A symbol is most potent when it becomes personified. According to Kabbalah, a living figure or character in a previous generation (or age) may become, at a later stage in history, a psychological or physical condition whose ramifications affect all of mankind. Let us begin with the wolf.

The Wolf

In addition to the wolf symbolizing the Egyptian exile, as in the Talmudic passage quoted above, the evil "wolf" (ze'ev) of the Bible is personified as the name of the second of the two ministers of Midian killed in the war that Gideon fought against Midian, as recorded in the book of Judges. The name of the first minister was "raven" (orev). As stated of the wolf, the raven also symbolizes strong sexual impulses.

Etymologically, the word "raven" is related to the word for "ambush" (orev). Thus, in particular, the raven, the first evil force of Midian, represents the ambush of the rapist, while the wolf, the subsequent evil force of Midian, represents the rapist’s assault. The fear of rape includes the fear of both the raven and the wolf.

The initial letters of the two ministers of Midian, Orev and Ze'ev, spell the word for "goat" (eiz) or "bold" (az; both eiz and az are spelled ayin, zayin).

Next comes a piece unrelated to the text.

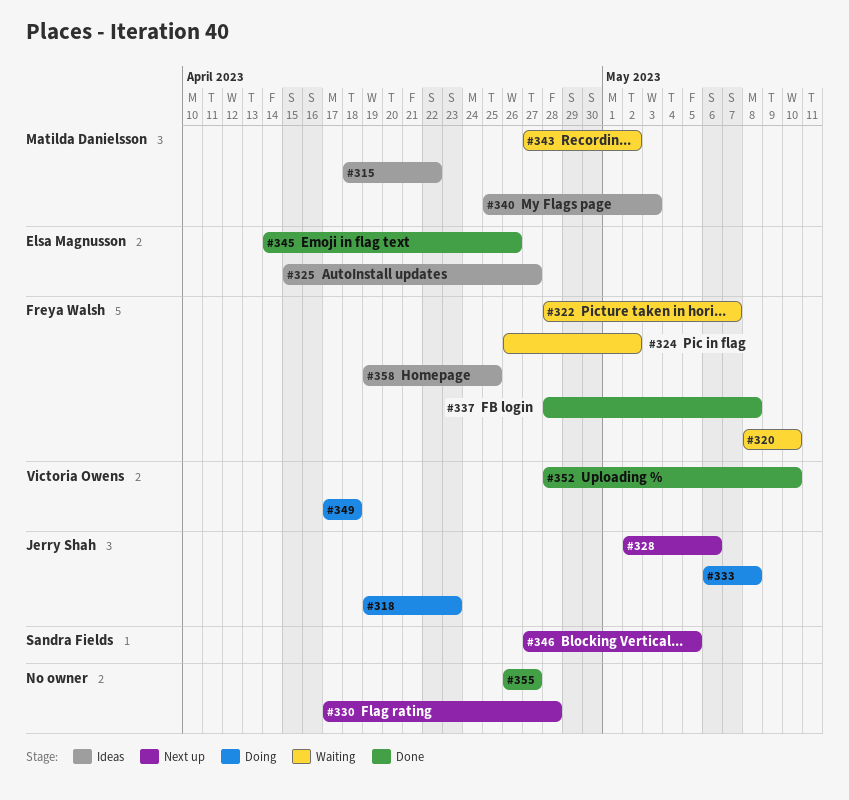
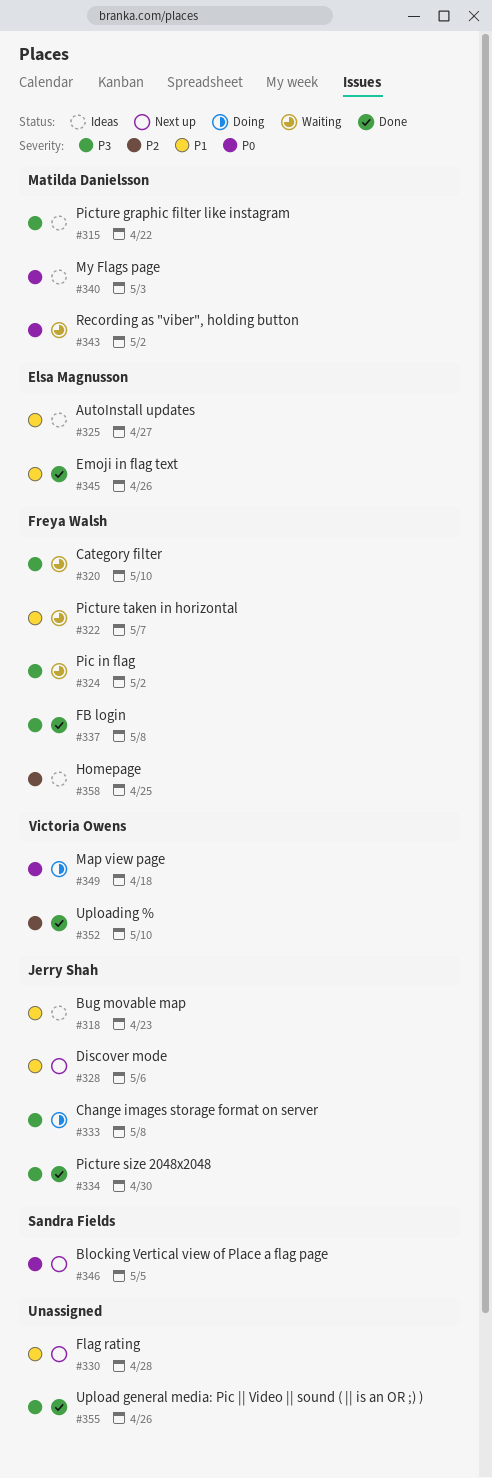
#318, status: Doing -> Ideas
#334: none -> present
#355, due: Apr 27 -> Apr 26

The evil goat symbolizes a demon in the Torah. The combined origins of the raven and the wolf is a demonic goat. As explained above, the fear of rape may be generalized to refer to the fear of any compulsory invasion of oneself by something other than oneself. Invasion into the private domain is symbolized by the goat.

The word "bold" alludes to yet another animal. Our sages teach (and so begins the Code of Jewish Law, as will be mentioned below with regard to the lion): "Be as bold as a leopard." The commentaries explain that the difference between the boldness of a leopard and the courage of a lion is that whereas the lion senses his innate physical strength and rule over all creatures of the field, the leopard is audaciously brazen, above and beyond the measure of his physical strength. This is what is meant by boldness (and so in the domestic realm, the goat–more than any other domestic animal–exhibits the property of boldness, after which it is named). So is the rapist bold, while the murderer is strong.

These two ministers, Ze'ev and Orev, served the two kings of Midian, Zevach and Tzalmona. The name Zevach, which means "to slaughter," begins with the two primary letters of Ze'ev(zayin-veit). Rape is a form of "slaughtering," as will be further explained. Orev serves, in particular, Tzalmona, whose name means "a moving shadow-image"–"the shadows of evening" (we will presently see that the name Orev derives from the root meaning "evening"). Sexual lust as well as the fear of sexual abuse epitomize the psychological state of the unrectified "power of imagination" (personified by Tzalmona and his minister Orev, the moving shadow-image of evening) as explained at length in our book, The Mystery of Marriage.

Gideon and his troops succeeded, with the aid of God, to eradicate (and ultimately rectify) all four of these evil forces.